Drawing on his own experiences of a man who likes to be in control, or is used to being in control, there is also the aspect that even Cigarette Smoking Man has his masters too. A subject that makes Davis laugh knowingly. A sort of uncomfortable, squirmy knowing laugh.

"Yes, yes. The Well Manicured Man (who got blown six ways from Sunday in the film). Yes. Well. Here I was, thinking that I was in control and then all of a sudden this syndicate appears that I have never heard about before. And Well Manicured Man appears to be bossing me around. I was very upset!" said Davis laughing.

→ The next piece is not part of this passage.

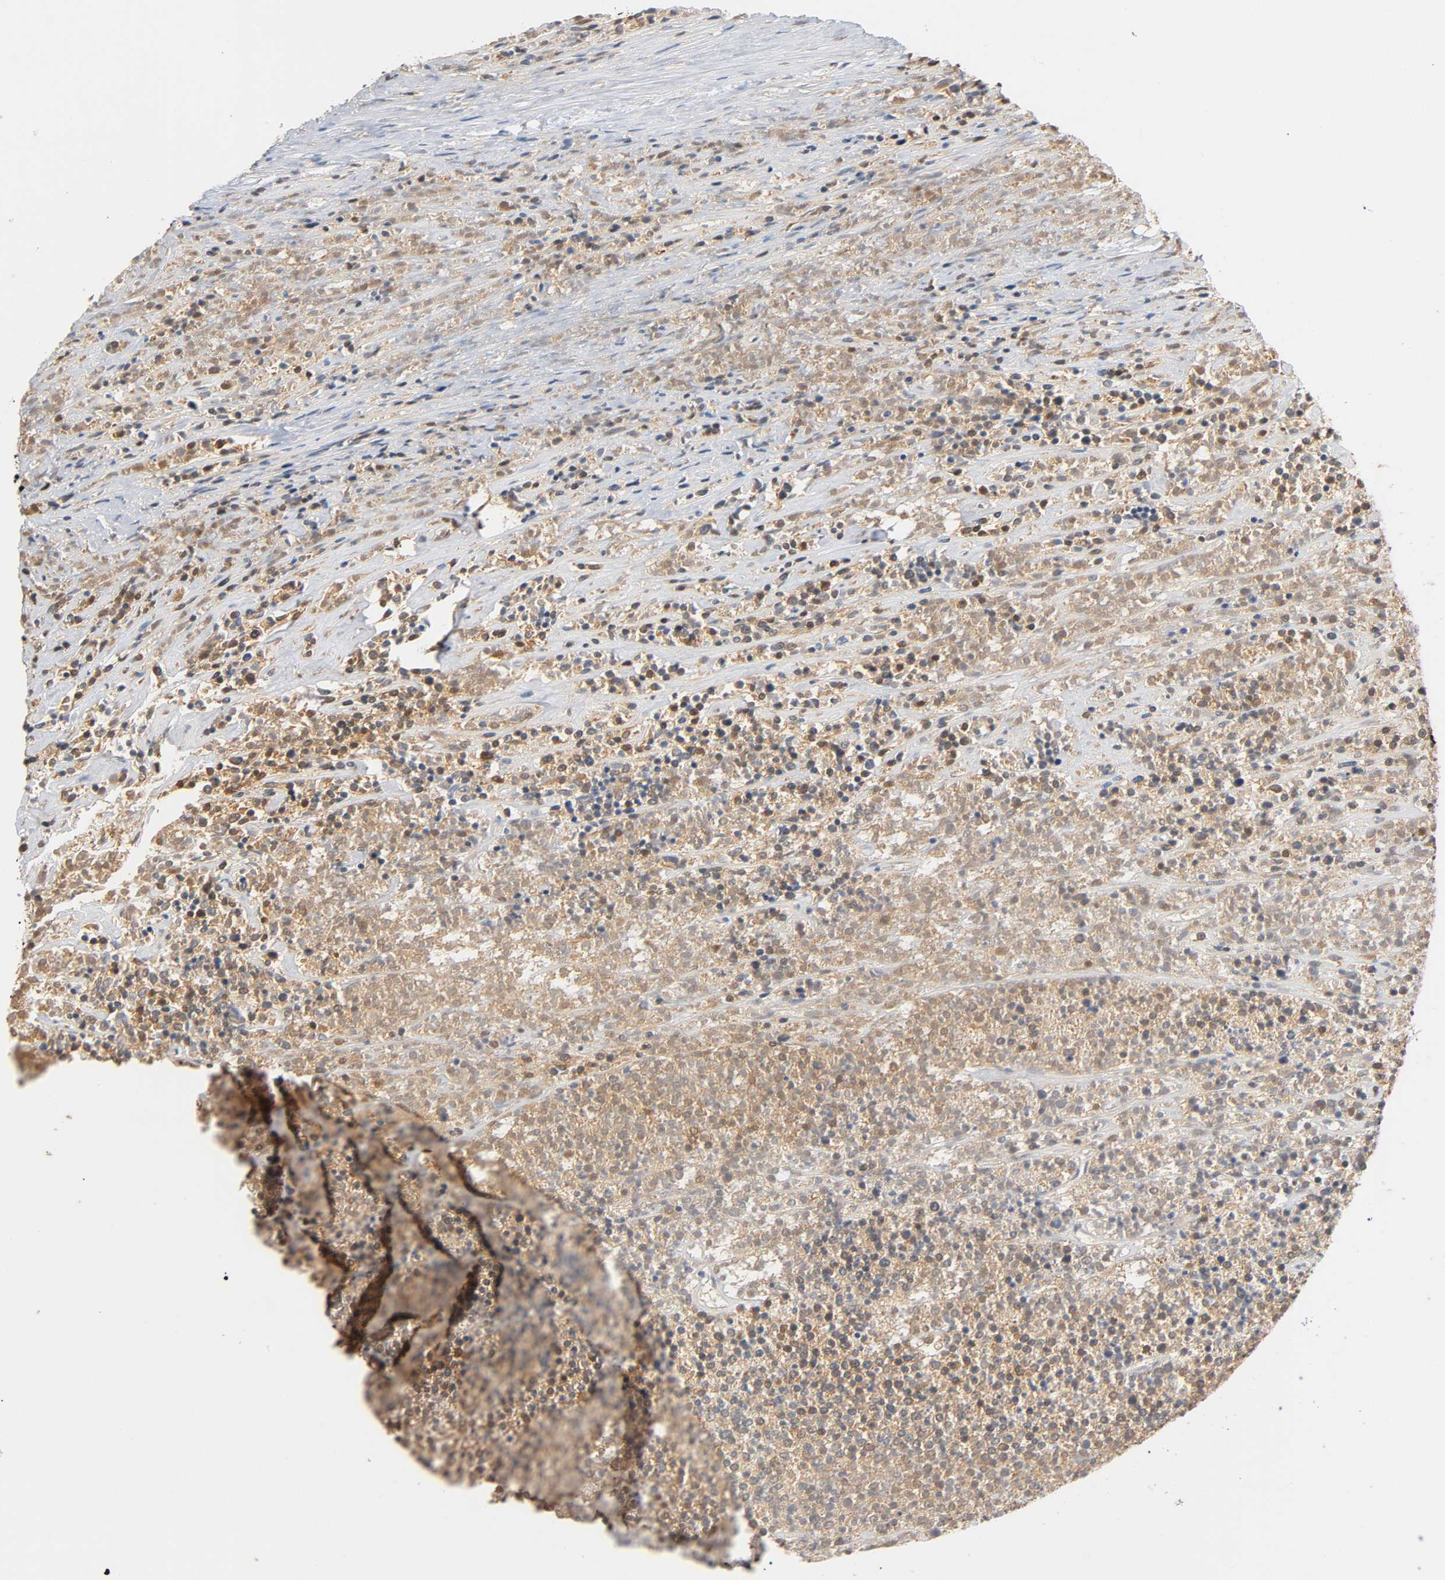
{"staining": {"intensity": "weak", "quantity": ">75%", "location": "cytoplasmic/membranous"}, "tissue": "lymphoma", "cell_type": "Tumor cells", "image_type": "cancer", "snomed": [{"axis": "morphology", "description": "Malignant lymphoma, non-Hodgkin's type, High grade"}, {"axis": "topography", "description": "Lymph node"}], "caption": "Brown immunohistochemical staining in human malignant lymphoma, non-Hodgkin's type (high-grade) exhibits weak cytoplasmic/membranous expression in about >75% of tumor cells.", "gene": "UCKL1", "patient": {"sex": "female", "age": 73}}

"But as the show, unlike other shows, doesn't have a bible, and it is invented as it goes along, some of it gets explained. And as the show went on, it seemed as if my character was starting to get the upperhand with him."

In all this searching for the `truth' Davis feels that "it is entirely possible" that all Mulder and Scully will find is more shades of grey:

"This onion may have a centre, but we many never find it," he says, laughing.

While Davis is delighted with being a part of a hit television show, he is concerned about the number of parts that he has gone in and read for bad guys.

"I do get more readings for bad guys - more than I probably should. Not that I have a problem with doing bad guys. There are only certain bad guys that I am good at. The kind of bad guys who throw their weight around-the ‘heavies’ - I'm actually not very good at those. [This] character because of his intelligence and sophistication I'm good at, it suits me perfectly."